Discover more from The Next Novel
Anna and I had not one but two (!!) book work sessions this week and now I feel ready to finish the remaining scenes
Last week I polled y’all and the majority spoke: stop futzing with things that need to be fixed and just write forward.
And that’s what I’m doing, for the most part! I did go back and fix just a couple of small things that were going to bug me otherwise. But from here on out, I’m keeping a running list of things I know need to be changed in the first 58,000 words, but I won’t worry about them until I’ve got a full draft.
This week in writing
Anna and I met twice this week. Wednesday night, over beers at Sycamore, we pulled up the novel outline spreadsheet and filled in almost every missing piece. We have most of a plot, with a few holes that I am trusting will fill themselves over the next couple of weeks.
That night, there was a break in the rain New York had been experiencing for days, and I for one had no idea what was coming less than thirty-six hours later. (Spoiler alert: I did not make it to Morning Writing Club on Friday because I was dealing with the rain that was pouring into our apartment in multiple places! All good now for us, damages are reparable, but it was not my favorite day.)
On Saturday, when the flood waters receded, Anna came over and we tackled a scene I have been avoiding writing. I’ve been avoiding it for a few reasons:
I want it to be a pivotal scene in the book. During this scene, there will be major shifts in the way some of the characters see each other. Realizations will be had. Things will be said that can’t be unsaid. Secrets will be revealed. I feel like a lot is riding on this scene. I want to do it justice.

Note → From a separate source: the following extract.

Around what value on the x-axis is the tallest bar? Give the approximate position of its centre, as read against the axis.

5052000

It’s a dinner scene, where multiple characters are gathered around a table, and the narrator will have access to more than one character’s POV.1 I’ve never written a scene like this before, and because I’ve never done it, I don’t have proof that I can do it. I’m pretty sure I’ll figure it out, but how many tries will it take? I’ve been a little intimidated, frankly.
Until yesterday, I wasn’t super clear on each character’s motivations — what is each of them trying to get, and how is each of them currently feeling about every other person around the table? What baggage are they each bringing into this dinner? These things felt crucial to know before going in.

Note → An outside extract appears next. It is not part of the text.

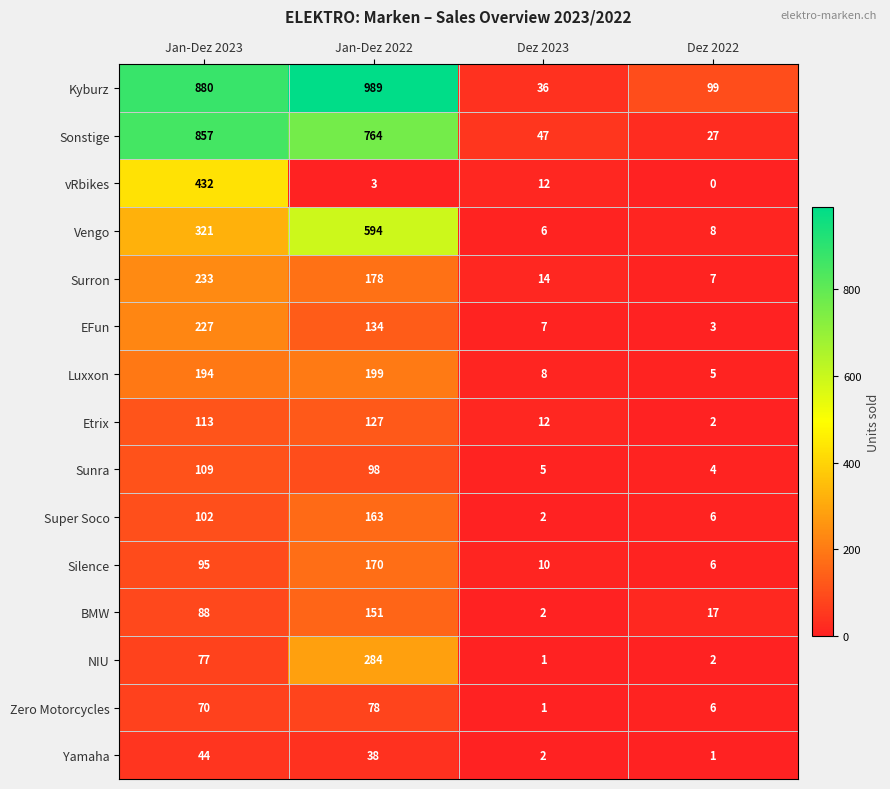

What is the average value of the Kyburz series?

501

So Anna and I basically blocked it out. I drew the table on a sheet of paper and I wrote the characters’ names around it so that we could visualize where they’d be seating, who would be making eye contact across the table or kicking each other under the table, etc. We talked about how each character would be feeling at the beginning of the scene, what each of them knows and doesn’t know at this point in the story, what each of them might notice about the others.
Then we gamed out possible bits of dialogue. We decided that someone definitely needs to say, “This is not dinner table conversation,” and someone else definitely needs to say, “Oh but I think it is.” We decided that the host will neglect to decant the wine, and the guest who brought the wine will fixate on this. And we decided that a certain character is going to have a little too much to drink…

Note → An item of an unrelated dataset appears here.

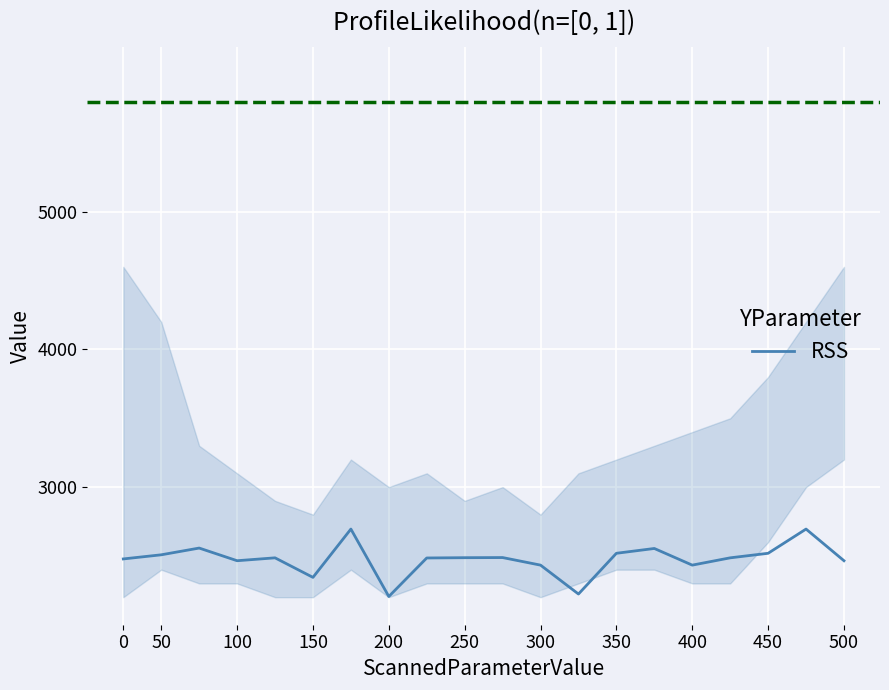

Reading right to left, transcribe all the data shown in this chart.

2465	2695	2519	2486	2433	2554	2519	2223	2433	2488	2487	2485	2205	2695	2344	2486	2465	2557	2508	2478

Both of these sessions with Anna — fleshing out the remaining plot outline and breaking the dinner scene — were incredibly helpful. NOW I feel ready to write forward.
This week in reading
I’m halfway through Hilary Leichter’s Terrace Story and it is fantastic. I loved her novel Temporary and I’ve been looking forward to her next since she sold it. Her writing is so inventive and at the same time carries some heavy emotional truths. It’s hard to pull off! I truly believe she’s one of our greats.
I’m also making my way through The Best American Poetry 2023. I was lucky to take poetry seminars with both the series editor David Lehman and this year’s guest editor Elaine Equi when I was in college and they were important early influences on my writing, so this year’s anthology is extra special for me.